The Western Cape, Mpumalanga, KwaZulu-Natal and Greater Pretoria were the only regions to outperform inflation, with the Western Cape maintaining the highest average house price at R2.1 million. House prices in this province increased by 7.3%, compared with the national average of 1.7%. Underscoring the demand for property in the Western Cape, average house prices are 40% higher than the national average of R1.6 million and almost double the values seen in North West and the Free State and Northern Cape region.
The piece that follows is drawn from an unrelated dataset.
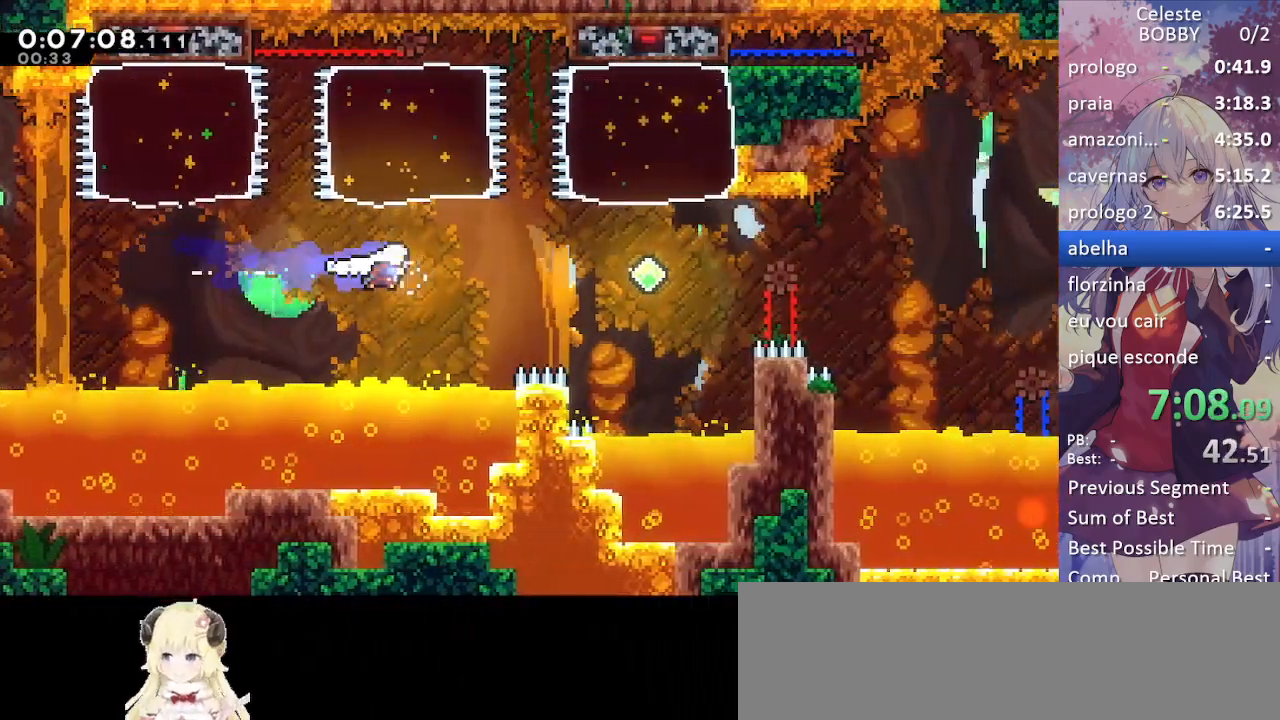
{"keys": ["right"], "events": [[133, "dash", "down"], [317, "dash", "up"]]}
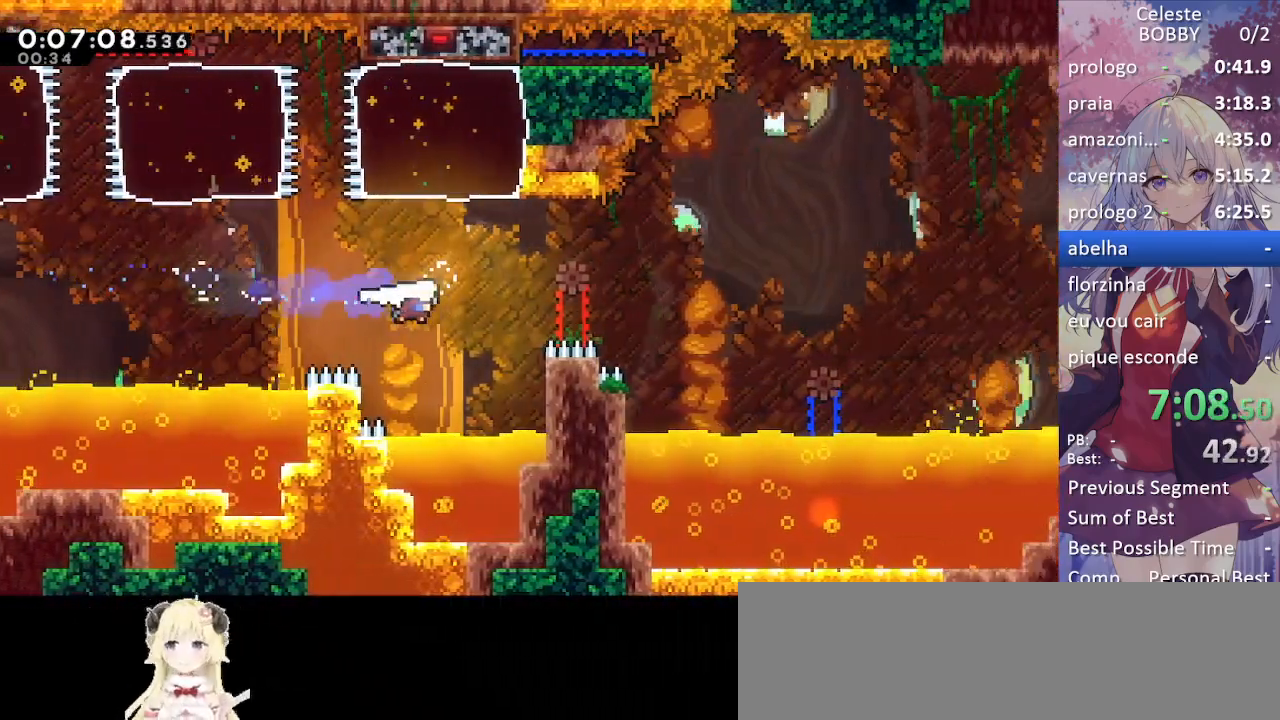
{"keys": ["right"], "events": [[50, "dash", "down"], [50, "right", "up"], [50, "up", "down"], [233, "dash", "up"], [283, "right", "down"], [283, "up", "up"]]}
According to BetterBond’s data, Mpumalanga is not too far behind, recording an average house price growth of 7% in 2025. Only Johannesburg’s North-Western suburbs recorded a decline in average nominal house price growth, most likely because of concerns about poor service delivery standards in the region, explains Bendall.

Less deposit, more home

Affordability for first-time buyers has improved in recent months. The average deposit required by first-time buyers dropped 15% year-on-year and 5.6% quarter-on-quarter. “This points to easing lending conditions and improved affordability,” says Bendall.

Source: BetterBond Property Brief (January 2026)

The gap between deposit requirements for first-time and repeat buyers narrowed significantly towards the end of 2025. “Expressed as the percentage of deposits for all buyers, the average first-time buyer deposit declined by 10% quarter-on-quarter to reach its lowest level since the third quarter of 2022.”

Although first-time buyers still face deposits that are on average 30% higher than in 2021, banks are easing their lending requirements, allowing more new buyers to enter the market.

House prices on the rise

BetterBond’s data shows a 3.3% overall year-on-year increase in house prices in the last quarter of 2025. Prices for first-time buyers reached a record high of just over R1.3 million. “This is a clear sign of improved affordability,” notes Bendall.

Most regions reported strong growth, with only Johannesburg’s North-Western suburbs recording a decline in average nominal house price growth last year.

Practical advice for potential buyers

For prospective buyers, now is the time to review budgets and assess affordability. Applying for bond pre-approval provides a clearer picture of how much they can afford to spend each month. “This will guide decisions about property type, region and price range,” explains Bendall. “While economic conditions are improving, buyers should remain mindful of potential interest rate shifts and the limited availability of homes in high-demand areas.”

He adds that if the rate-cutting cycle continues throughout 2026, it will help ease the impact of the restrictive monetary policy that hindered market conditions from 2022 to 2024. “This could open the door for more buyers to enter the market and invest in property.”